Multilateral potential of the ADMM and ADMM-Plus

ADMM and ADMM-Plus are two of many multilateral avenues that ASEAN uses to advance defence engagements and dialogues between ASEAN member states and its dialogue partners. It is an integral medium to promote regional stability compared to the ARF which is considered by many critics as being highly inflexible.

“With 27 participating countries, the ARF has become an unwieldy forum. Membership of the ADMM-Plus is more restricted, and all members can arguably be said to have a significant role in the security of Southeast Asia and the broader region,” Shahriman Lockman, Senior Analyst of the Institute of Strategic and International Studies Malaysia told The ASEAN Post.

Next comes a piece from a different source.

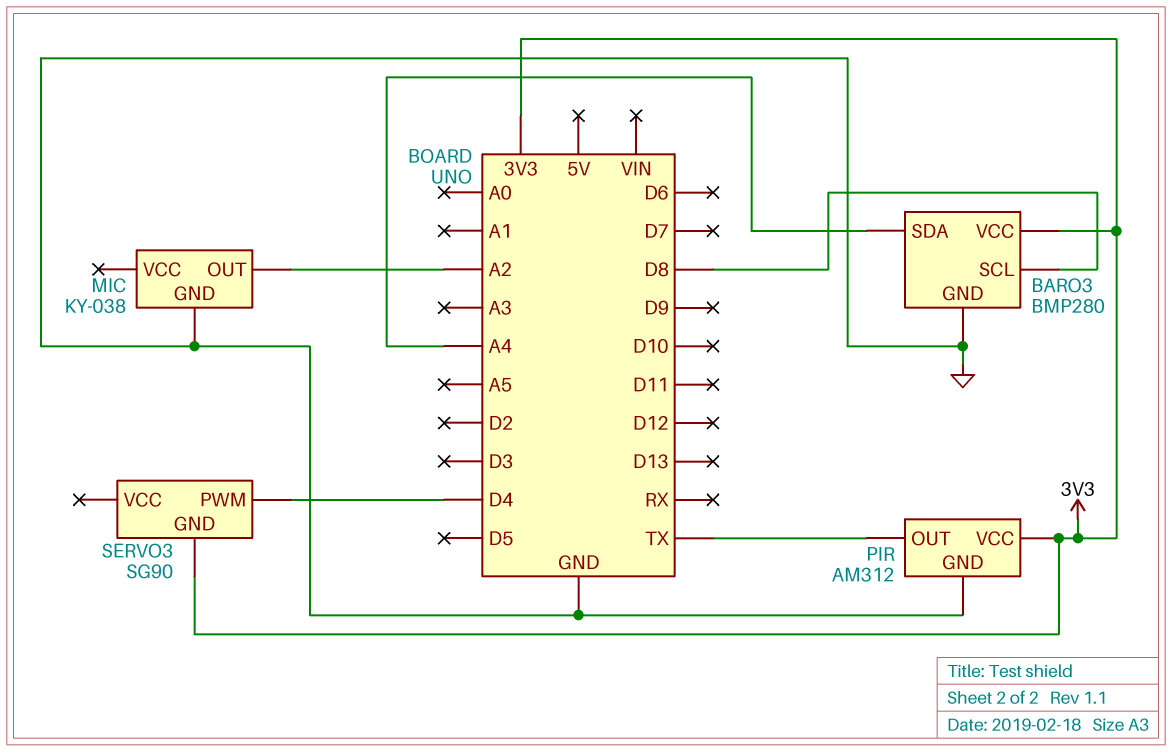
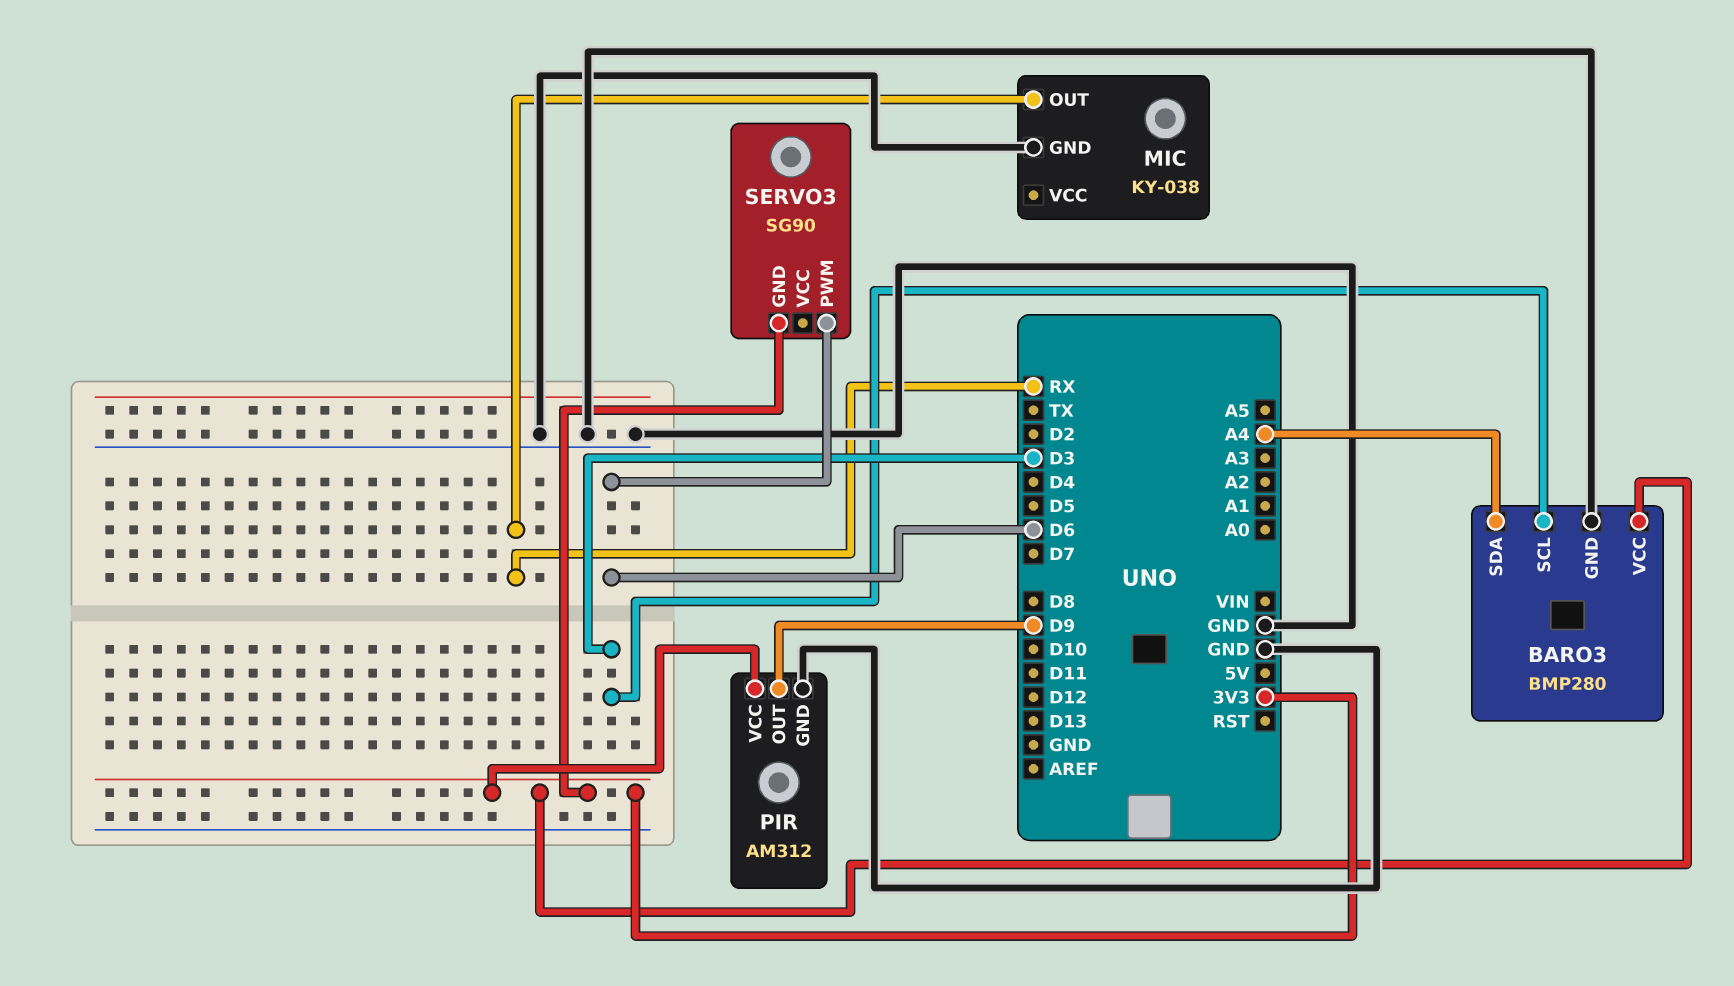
BARO3 pin SCL: D8 -> D3
MIC pin OUT: A2 -> RX
PIR pin OUT: TX -> D9
SERVO3 pin PWM: D4 -> D6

Moreover, with the ever-evolving trends in transnational security issues, ASEAN member states can no longer act alone and must work together with other nation states to handle threats like terrorism and extremism. The ADMM and ADMM-Plus are viable options that not only address these issues as part of its core mandate, but also helps to translate dialogue into palpable action.

“The ADMM-Plus is more readily able put the decisions into practical effect, particularly if it involves military assets. Transnational security issues have always been one of the key issues address in the ADMM and ADMM Plus process. Witness the proposal and decisions made with regard to counter-terrorism in the Philippines,” Lockman noted.

The task at hand for the ADMM and ADMM-Plus is to first surface as the better diplomatic option from the alphabet soup of acronyms associated with ASEAN. It isn’t the most perfect arrangement as there are still instances where government mandarins aren’t too keen to deepen military cooperation which they see as lying very much within the domain of the nation state.

Nevertheless, there are observable improvements to regional security made by these dialogues and it’s crucial that such actions continue to be taken as Southeast Asia stands on the precipice of rather interesting geopolitical developments.